Patients and Methods: Data were collected and analyzed from 90 Caucasian adult patients with HbS/β^thal at steady phase of disease. We calculated 3 EASIX-based formulae: EASIX [lactate dehydrogenase [(LDH; U/L) x Creatinine (mg/dl)/Platelets (PLTs; × 10⁹ cells/L)], modified-EASIX (m-EASIX) [LDH; (U/L) x C-Reactive Protein (CRP; mg/dl)/Platelets (PLTs; × 10⁹ cells/L)], as a marker of inflammation, and EASIX-Ferritin [LDH; (U/L) x Ferritin; (ng/ml) Platelets (PLTs; × 10⁹ cells/L)], reflecting the iron burden, as we have described previously for other clinical conditions. Moreover, linearized correlation models and logarithmic transformations were used when appropriate. Levels of serum markers of cardio-renal and endothelial dysfunction, including high sensitivity troponin-T (hs-TnT), growth differentiation factor-15 (GDF-15), soluble urokinase-type plasminogen activator receptor (suPAR),von Willebrand factor antigen (vWF: Ag), a disintegrin and metalloproteinase with thrombospondin type 1 motif 13: antigen (ADAMTS-13: Ag), and P-selectin, of thrombo-inflammation, such as d-dimers, and of hemolysis and erythropoiesis, such as hepcidin-25 and placental growth factor (PlGF), were measured from samples obtained at the same time point. Additionally, bone marrow Activity (BMA), treatment with hydroxycarbamide, spleen size, number of VOC pain crises during the last year, and mean pulmonary arterial pressure(MPAP) were reported.

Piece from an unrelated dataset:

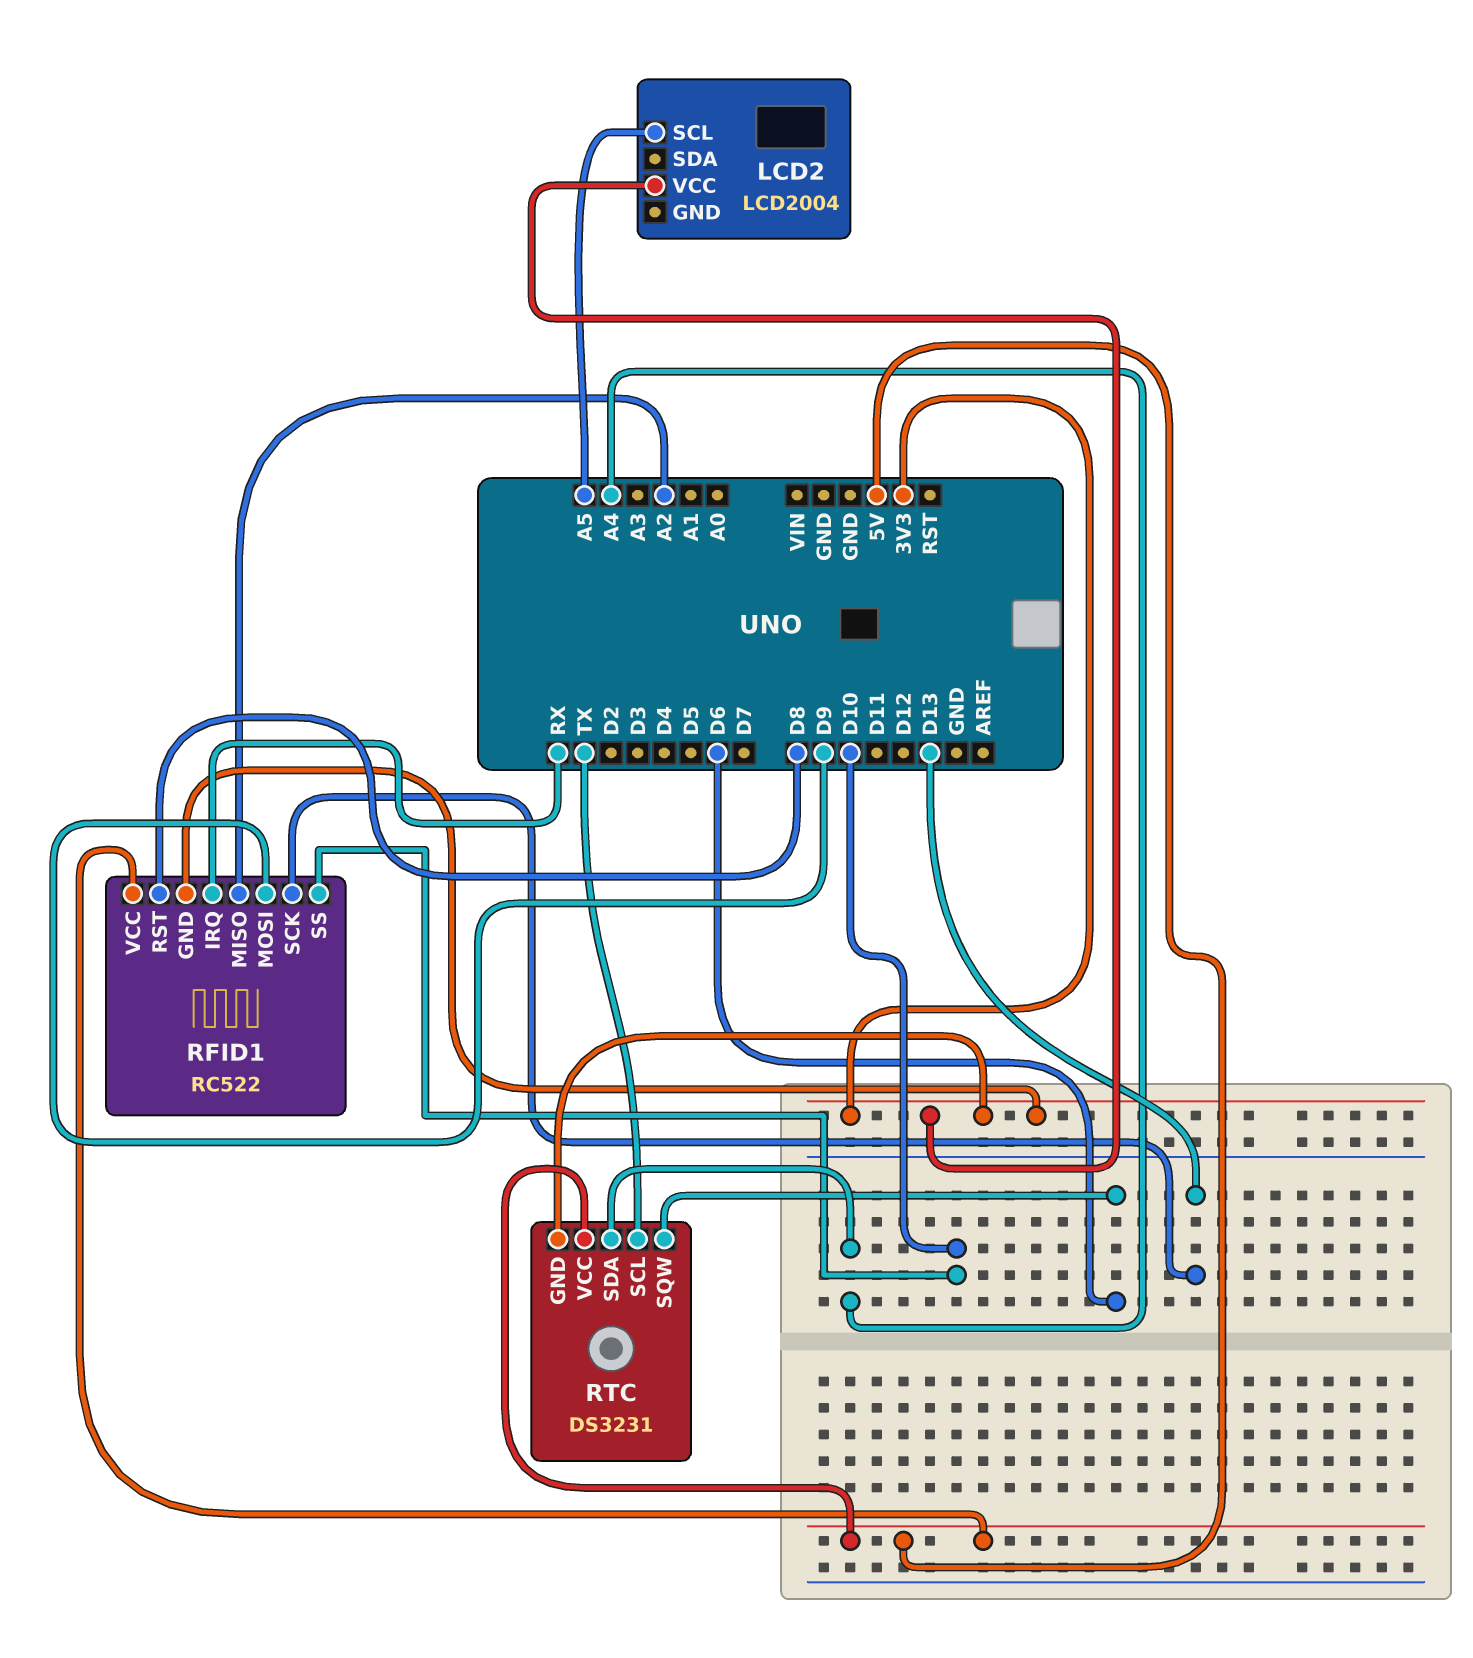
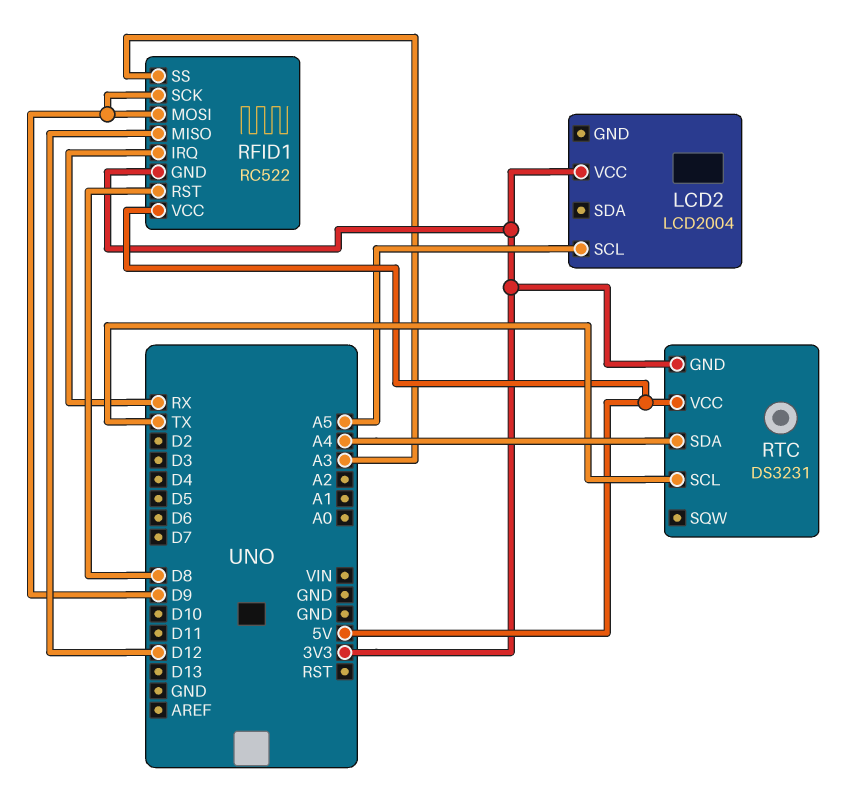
RFID1 pin MISO: A2 -> D12
RFID1 pin SCK: D13 -> D9
RFID1 pin SS: D10 -> A3
RTC pin SQW: D6 -> none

Results: The findings of the study are presented as the best EASIX equation. We found that EASIX-Ferritin values correlated significantly with hs-TnT (r=0.261, p=0.014), GDF-15 (r=0.371, p<0.001), suPAR (r=0.448, p<0.001), vWF: Ag levels (r=0.346, p<0.001), and ADAMTS-13: Ag/vWF: Ag ratio (r=-0.324, p<0.01), while EASIX values correlated with P-selectin levels (r=-0.511, p<0.001). Moreover, EASIX-Ferritin values correlated significantly with D-dimer levels (r=0.318, p=0.003), PlGF (r=0.341, p=0.001), and hepcidin-25 levels (r=0.419, p<0.001), and m-EASIX values with BMA (r=0.290, p=0.005). Regarding EASIX score, it was found to be independent of hydroxycarbamide treatment and MPAP values, and associated with spleen size (r=0.342, p=0.015) and number of VOC during last year (p-trend=0.055).

Conclusions: To the best of our knowledge, this is the first study to evaluate the potential significance of EASIX formulae in SCD. Regarding our findings, the EASIX-Ferritin-based formula seems to better reflect both the endothelial dysfunction and the hemolytic component of the disease in Caucasian patients with HbS/β^thal. Further studies are essential on the role of EASIX formulae to fully elucidate their clinical significance and prognostic utility in patients with SCD, especially of different ethnic origins.